The military said soldiers opened fire after spotting suspicious figures crawling on the roof of a building.

Soldiers also opened fire on an 18-year-old on a rooftop after spotting him holding a gas canister over his head. The army said soldiers feared he was about to drop the canister on them.

UNITED NATIONS

Annan not ready to send troops to Sudan

U.N. Secretary-General Kofi Annan said Friday he was not ready “to send in the cavalry” to protect Sudanese civilians, but he urged all countries to consider committing troops if the government does not disarm Arab militias in western Darfur.

Annan said he was heading to Sudan for a firsthand assessment of the 16-month conflict there and would join Secretary of State Colin Powell in the capital, Khartoum, next week “to put collective pressure on the government to do what it has to do.”

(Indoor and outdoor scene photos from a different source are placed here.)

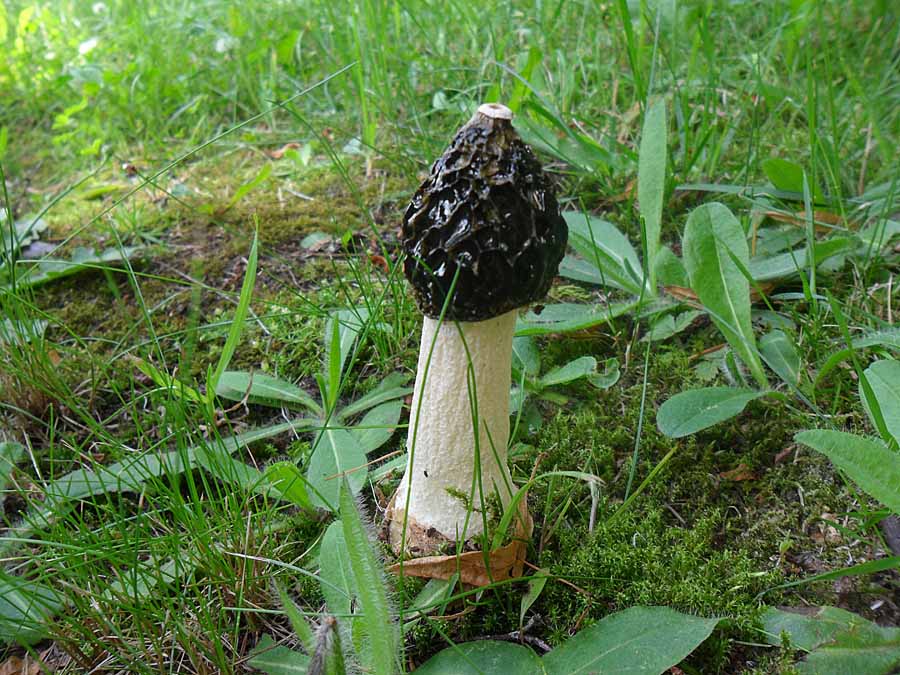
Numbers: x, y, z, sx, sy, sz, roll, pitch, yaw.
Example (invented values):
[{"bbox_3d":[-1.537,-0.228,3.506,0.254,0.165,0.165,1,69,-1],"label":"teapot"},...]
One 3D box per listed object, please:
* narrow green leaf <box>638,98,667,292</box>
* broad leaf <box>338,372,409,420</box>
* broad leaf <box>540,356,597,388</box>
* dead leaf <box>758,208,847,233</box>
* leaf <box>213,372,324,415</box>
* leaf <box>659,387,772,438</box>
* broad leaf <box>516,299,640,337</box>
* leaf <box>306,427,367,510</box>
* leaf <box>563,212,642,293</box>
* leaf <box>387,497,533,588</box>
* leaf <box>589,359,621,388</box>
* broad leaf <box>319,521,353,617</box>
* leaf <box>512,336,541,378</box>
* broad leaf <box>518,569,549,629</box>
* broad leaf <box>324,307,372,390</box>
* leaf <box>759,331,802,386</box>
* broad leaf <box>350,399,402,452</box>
[{"bbox_3d":[0.096,-0.064,0.331,0.013,0.092,0.007,-5,25,6],"label":"narrow green leaf"},{"bbox_3d":[-0.033,0.026,0.299,0.033,0.006,0.015,-22,35,-13],"label":"broad leaf"},{"bbox_3d":[0.049,0.015,0.289,0.027,0.005,0.010,-23,37,-15],"label":"broad leaf"},{"bbox_3d":[0.218,-0.072,0.435,0.054,0.011,0.020,0,31,0],"label":"dead leaf"},{"bbox_3d":[-0.077,0.026,0.300,0.048,0.007,0.019,13,32,6],"label":"leaf"},{"bbox_3d":[0.111,0.029,0.292,0.056,0.005,0.018,-13,32,-19],"label":"leaf"},{"bbox_3d":[0.062,-0.012,0.358,0.078,0.008,0.024,-6,30,-15],"label":"broad leaf"},{"bbox_3d":[-0.041,0.044,0.244,0.020,0.006,0.041,-7,37,-11],"label":"leaf"},{"bbox_3d":[0.081,-0.049,0.379,0.022,0.008,0.082,-15,46,-23],"label":"leaf"},{"bbox_3d":[0.003,0.062,0.213,0.042,0.015,0.027,0,31,0],"label":"leaf"},{"bbox_3d":[0.064,0.015,0.288,0.012,0.007,0.012,-11,32,-5],"label":"leaf"},{"bbox_3d":[-0.030,0.067,0.201,0.013,0.005,0.033,-7,47,-12],"label":"broad leaf"},{"bbox_3d":[0.031,0.009,0.297,0.011,0.005,0.031,-9,42,-14],"label":"leaf"},{"bbox_3d":[0.026,0.081,0.217,0.006,0.003,0.018,16,62,26],"label":"broad leaf"},{"bbox_3d":[-0.047,0.005,0.317,0.016,0.005,0.043,7,63,12],"label":"broad leaf"},{"bbox_3d":[0.142,0.009,0.296,0.014,0.005,0.033,-3,46,-6],"label":"leaf"},{"bbox_3d":[-0.030,0.036,0.288,0.025,0.005,0.017,-23,36,-20],"label":"broad leaf"}]

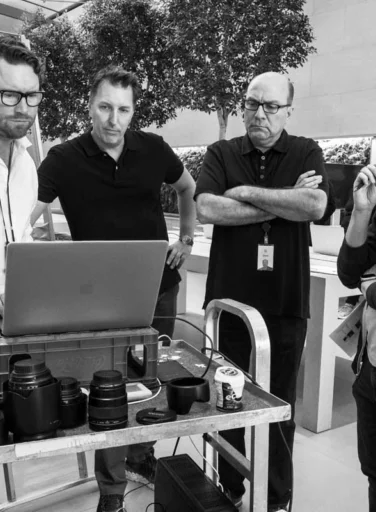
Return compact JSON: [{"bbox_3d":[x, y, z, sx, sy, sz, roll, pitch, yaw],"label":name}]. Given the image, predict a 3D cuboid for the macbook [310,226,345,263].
[{"bbox_3d":[1.189,-0.120,4.752,0.312,0.232,0.342,-3,7,-37],"label":"macbook"}]

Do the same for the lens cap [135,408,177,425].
[{"bbox_3d":[-0.063,0.327,1.218,0.083,0.009,0.083,1,6,0],"label":"lens cap"}]

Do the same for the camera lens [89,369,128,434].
[{"bbox_3d":[-0.156,0.283,1.175,0.076,0.101,0.076,1,6,0],"label":"camera lens"}]

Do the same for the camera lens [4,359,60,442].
[{"bbox_3d":[-0.285,0.266,1.099,0.101,0.141,0.101,-1,6,-23],"label":"camera lens"}]

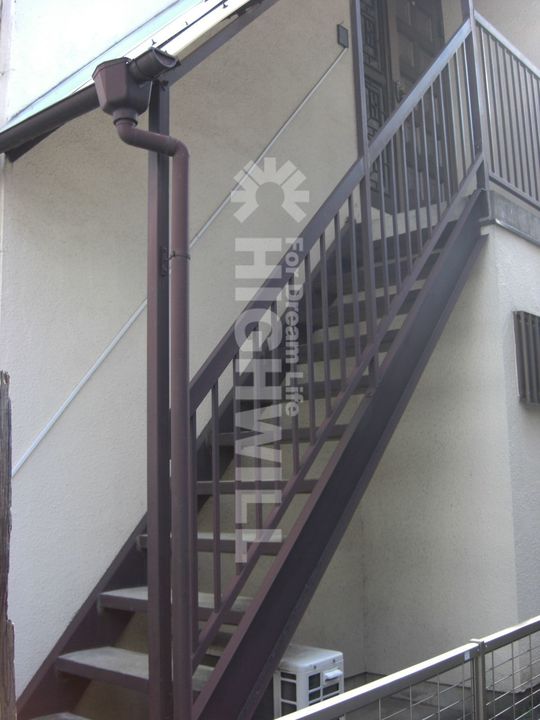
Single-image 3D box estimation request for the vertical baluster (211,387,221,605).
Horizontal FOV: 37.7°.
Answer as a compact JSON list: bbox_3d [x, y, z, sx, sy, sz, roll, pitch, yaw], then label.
[{"bbox_3d":[-0.185,0.470,2.712,0.018,0.766,0.018,-9,-12,42],"label":"vertical baluster"}]

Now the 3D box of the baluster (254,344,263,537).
[{"bbox_3d":[-0.041,0.254,2.722,0.016,0.680,0.016,-9,-11,40],"label":"baluster"}]

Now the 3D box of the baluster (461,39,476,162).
[{"bbox_3d":[1.145,-1.501,4.535,0.017,0.757,0.017,-10,-12,42],"label":"baluster"}]

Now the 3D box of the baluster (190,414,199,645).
[{"bbox_3d":[-0.249,0.563,2.616,0.017,0.757,0.017,-10,-12,42],"label":"baluster"}]

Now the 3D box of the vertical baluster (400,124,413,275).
[{"bbox_3d":[0.676,-0.806,3.890,0.017,0.757,0.017,-10,-12,42],"label":"vertical baluster"}]

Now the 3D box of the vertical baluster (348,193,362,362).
[{"bbox_3d":[0.373,-0.358,3.473,0.017,0.757,0.017,-10,-12,42],"label":"vertical baluster"}]

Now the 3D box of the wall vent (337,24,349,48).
[{"bbox_3d":[0.491,-2.171,5.325,0.028,0.130,0.087,-10,-12,42],"label":"wall vent"}]

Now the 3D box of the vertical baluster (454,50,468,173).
[{"bbox_3d":[1.089,-1.409,4.496,0.018,0.766,0.018,-9,-12,42],"label":"vertical baluster"}]

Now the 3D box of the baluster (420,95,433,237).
[{"bbox_3d":[0.817,-1.009,4.105,0.018,0.766,0.018,-9,-12,42],"label":"baluster"}]

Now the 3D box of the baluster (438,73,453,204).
[{"bbox_3d":[0.953,-1.210,4.300,0.018,0.766,0.018,-9,-12,42],"label":"baluster"}]

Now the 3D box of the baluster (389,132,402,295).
[{"bbox_3d":[0.612,-0.705,3.814,0.018,0.766,0.018,-9,-12,42],"label":"baluster"}]

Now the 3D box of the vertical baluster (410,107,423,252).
[{"bbox_3d":[0.749,-0.908,4.008,0.018,0.766,0.018,-9,-12,42],"label":"vertical baluster"}]

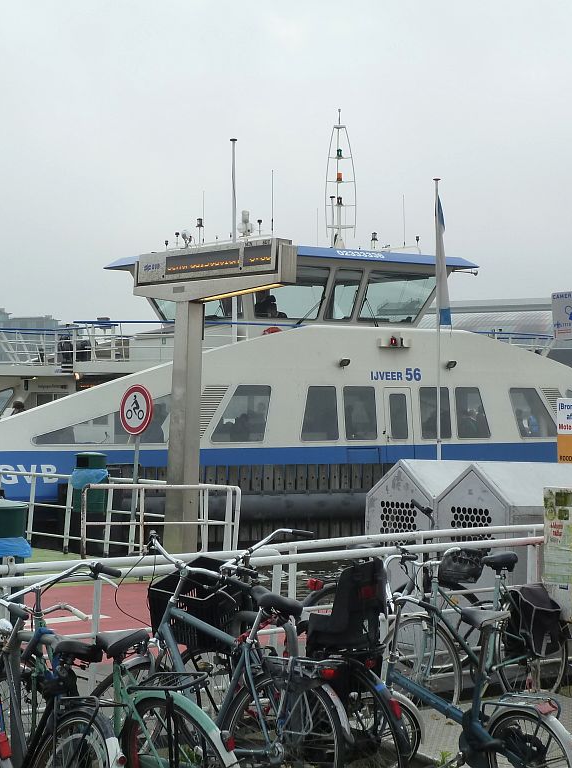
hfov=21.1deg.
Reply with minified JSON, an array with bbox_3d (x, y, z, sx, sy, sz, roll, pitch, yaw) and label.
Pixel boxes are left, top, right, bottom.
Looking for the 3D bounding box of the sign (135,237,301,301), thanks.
[{"bbox_3d":[-0.953,-1.407,19.894,0.320,0.700,3.030,3,-2,-40],"label":"sign"}]

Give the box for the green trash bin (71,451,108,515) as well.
[{"bbox_3d":[-3.541,1.802,28.000,0.570,1.070,0.570,1,-1,0],"label":"green trash bin"}]

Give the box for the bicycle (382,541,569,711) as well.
[{"bbox_3d":[1.204,1.551,9.500,1.770,1.110,0.600,1,-1,-43],"label":"bicycle"}]

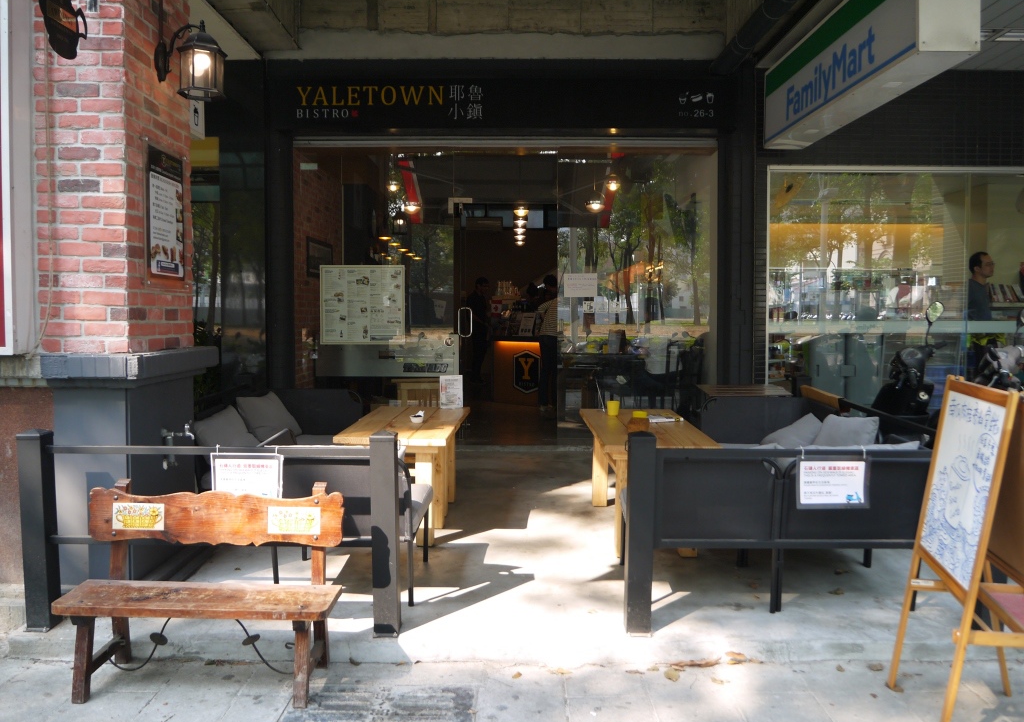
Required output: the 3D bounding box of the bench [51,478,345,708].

The secretary-general said members of the U.N. Security Council and other countries with influence on Khartoum must pressure the Sudanese government to stop the fighting.

The conflict “is bordering on ethnic cleansing,” he said.

Iran

Tanker truck crashes into buses, killing 71

A gasoline tanker truck slammed into a row of packed buses, setting off fiery explosions that killed at least 71 people and injured 108 in southeastern Iran, officials said Friday.

Many of the victims were burned alive because firefighting equipment had to arrive from Zahedan, about 70 miles away, said Heidar Ali Nouraei, the city’s governor.

The buses, along with a truck containing tar, were parked at a police station on the main highway between Zahedan and Bam, nearly 700 miles southeast of Tehran, when the accident occurred late Thursday night.

The driver of the tanker, which was carrying 4,680 gallons of fuel, apparently lost control — perhaps due to a steering failure — and his vehicle slammed into the buses and the other truck, the Islamic Republic News Agency said.